23.2.2 Bijbehorende bouwwerken
Voor bijbehorende bouwwerken bij een woning gelden de volgende regels:
-
de gezamenlijke oppervlakte van bijbehorende bouwwerken per meergezinshuis mag maximaal 10 m² bedragen;
-
in afwijking van het bepaalde in sub a onder 1 is een gezamenlijke oppervlakte van maximaal 20 m² toegestaan, mits niet meer dan 50% van het bouwperceel wordt bebouwd;
-
het bijbehorende bouwwerk dient minimaal 3 m achter de voorgevel van het hoofdgebouw en het verlengde daarvan te liggen;
-
de afstand van een overkapping tot de voorgevel van het hoofdgebouw en het verlengde daarvan moet ten minste 0 m bedragen;
-
de goothoogte van een vrijstaand bijbehorend bouwwerken mag niet meer dan 3,25 m bedragen;
-
de bouwhoogte van een vrijstaand bijbehorende bouwwerk mag niet meer dan 5 m bedragen;
-
de goothoogte van aangebouwde bijbehorend bouwwerken mag maximaal de bouwhoogte van de eerste bouwlaag van het hoofdgebouw bedragen, vermeerderd met 0,25 m, maar nooit meer dan 3,25 m;
-
de bouwhoogte van aangebouwde bijbehorend bouwwerken moet minimaal 2 m minder zijn dan de bouwhoogte van het hoofdgebouw;
-
de bouwhoogte van overkappingen mag niet meer dan 3,25 m bedragen.
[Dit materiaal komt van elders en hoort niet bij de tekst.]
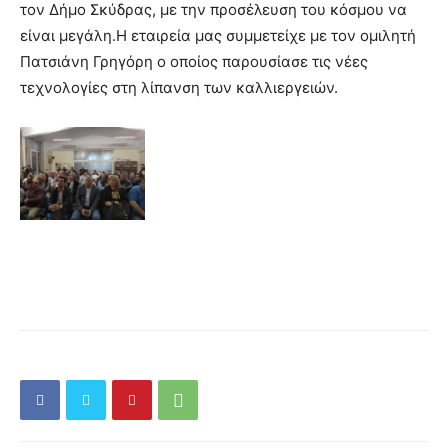
τον Δήμο Σκύδρας, με την προσέλευση του κόσμου να
είναι μεγάλη.Η εταιρεία μας συμμετείχε με τον ομιλητή
Πατσιάνη Γρηγόρη ο οποίος παρουσίασε τις νέες
τεχνολογίες στη λίπανση των καλλιεργειών.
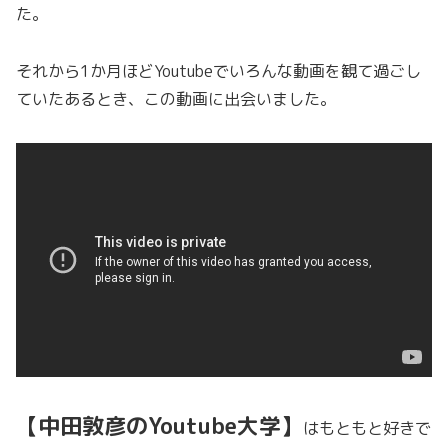
た。
それから1か月ほどYoutubeでいろんな動画を観て過ごし
ていたあるとき、この動画に出会いました。
【中田敦彦のYoutube大学】
はもともと好きで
23.2.3 Bouwwerken, geen gebouwen zijnde
Voor een bouwwerk geen gebouw zijnde gelden de volgende regels:
-
de bouwhoogte van terrein- en erfafscheidingen mag, achter het denkbeeldig verlengde van de naar de weg toegekeerde gevel(s), niet meer dan 2 m bedragen;
-
de bouwhoogte van terrein- en erfafscheidingen mag, voor het denkbeeldig verlengde van de naar de weg toegekeerde gevel(s), niet meer dan 1 m bedragen;
-
de bouwhoogte van palen en masten mag niet meer dan maximaal 6 m bedragen;
-
in overige gevallen mag de bouwhoogte niet meer dan 5 m bedragen.
23.3 Nadere eisen
23.3.1 Bevoegdheid
Burgemeester en wethouders kunnen nadere eisen stellen aan de plaats en afmetingen van de bebouwing ten behoeve van:
-
het straat- en bebouwingsbeeld;
-
de milieusituatie;
-
de verkeersveiligheid;
-
de gebruiksmogelijkheden van de aangrenzende gronden;
-
de sociale veiligheid;
-
de externe veiligheid.
23.3.2 Procedure
Voor het stellen van nadere eisen geldt de in artikel 35 vermelde voorbereidingsprocedure.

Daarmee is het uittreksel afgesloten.